The German police also uses a “decryption platform” at Europol. The system belongs to an “innovation laboratory” and is currently being equipped with new technology. The EU Commission will soon decide whether Europol should also handle the decryption of secure connections.
Since 2014, Europol has been offering Member States support in decrypting data carriers or mobile phones. The unit is based at the “Centre for Combating Cybercrime” (EC3), which was set up a year earlier at the headquarters of the EU Police Agency in The Hague. What forensic tools Europol uses for this purpose is not answered by the European Commission, which is responsible for the functioning of the EU agencies.
According to Europol’s annual report for 2018, the “decryption platform” has been requested 32 times since its creation, in 12 cases successfully. Operations are carried out in various fields, including cybercrime, drug trafficking and migrant smuggling. According to the German government, the services are also available to third states.
National competence centres for decryption
Requests have also come from the German Federal Criminal Police Office (BKA), which has approached Europol in six cases “with decryption orders”. This is what the Federal Ministry of the Interior writes in its answer to a small inquiry. It does not explain in what time frame the requests were made and whether they were successful. Like the Commission, the German government is also reluctant to comment on how the “decryption platform” works. The devices, applications or processes supported there are “not known in detail”.
Since last year, Europol has included the “decryption platform” among the services offered by its newly established “innovation laboratory”. Its areas of responsibility include police handling of anonymisation and encryption on the Internet and darknet. Europol is also researching the use of quantum computers.
“Decryption handbook” for Member States
Currently, the “decryption platform” is being expanded together with the EU Research Centre. In the budget for 2018, the Commission had approved an additional 5 million euros. The activities carried out by EC3 on the side until then will now be taken over by a newly appointed “decryption expert”. The money has also been invested in new technology, which should be ready for use next year. Europol does not write whether the new facility is housed as an “off-site platform” with an external provider, as considered in the annual report.
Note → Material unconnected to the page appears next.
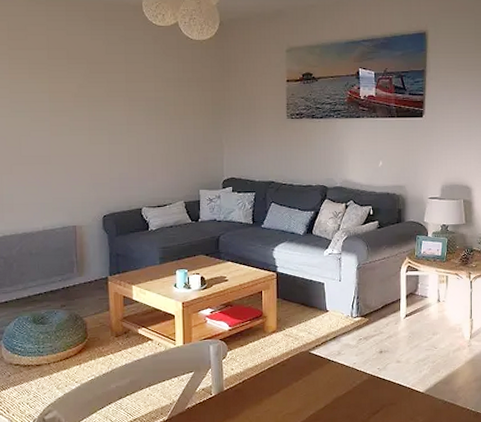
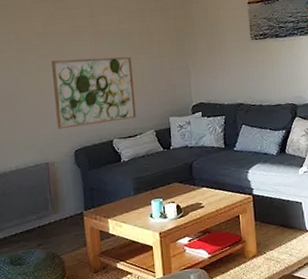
wall art: none [85,124,167,193] -> present [52,56,136,129]

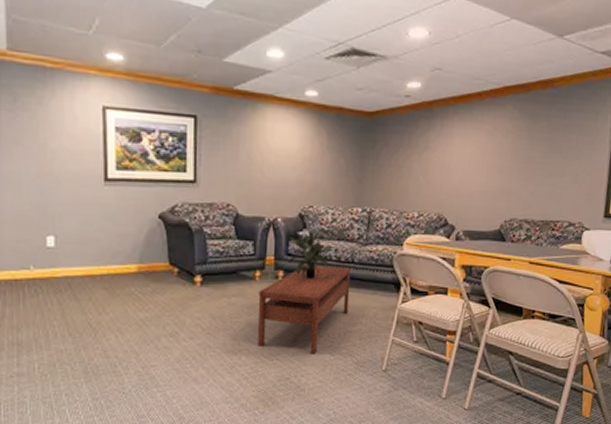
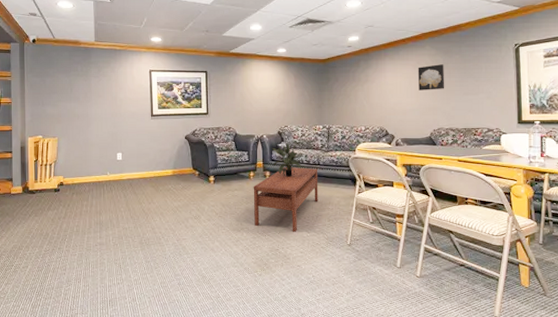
wall art: none [492,132,527,167] -> present [417,64,445,90]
Europol is also working on a “decryption manual” which is to serve as a guideline for the Member States. The agency received a further 500,000 euros for training of the competent national law enforcement and judicial authorities. Training content is being developed by the EU police academy CEPOL. The Member States can set up national competence centres for decryption, the development of which is supported by money from the Internal Security Fund (ISF) of the European Union. Europol could take over the coordination of the national centres.
Council conclusions
Now the “instruments” for decoding are being further developed. So says a document published last week by the former and Finnish and current Croatian presidencies. The two governments also call for further investigation into “possible solutions to end-to-end encryption”. To this end, the European Council adopted conclusions in June 2017. The Commission then held several “expert meetings” with authorities from the Member States.
The measures are to be based on a report in which Europol and the judicial agency Eurojust have drawn up an analysis with regard to encryption. However, the agencies remain vague on how the authorities could gain access to decrypted communications.
Countries like Germany are against implemented backdoors for encryption technology and want to make Internet service providers responsible instead. The German BKA president recently demanded once again that the companies should keep decrypted copies and hand them out on request of police and secret services via a “frontdoor”.
Commission decides on end-to-end decryption
The Finnish and Croatian governments also want to “not prohibit, limit or weaken” the encrypted connections. According to the paper, the Commission and Europol have already held a “technical meeting” and discussed “possible ways forward to address this issue”. The results will lead, among other things, to a second report that Europol and Eurojust intend to present soon.
The agencies already mentioned the use of Trojans (“remotely access a computer system”) as one of the possibilities against the use of encryption. Europol and Eurojust are thus on the line of states such as Germany, where federal and state police laws also lower the hurdles for the use of Trojan programs.
After the follow-up report, the ball will be in the Commission’s court, which then should decide on new measures and funds for “developing options to address the misuse of end-to-end encryption by criminals”. The topic will also be on the agenda of the EU-US high-level meeting on justice and home affairs in early March.
Image: The new Europol director Catherine de Bolle with BKA chief Münch during her inaugural visit to Berlin in 2018. The BKA is one of Europol’s power users (BKA).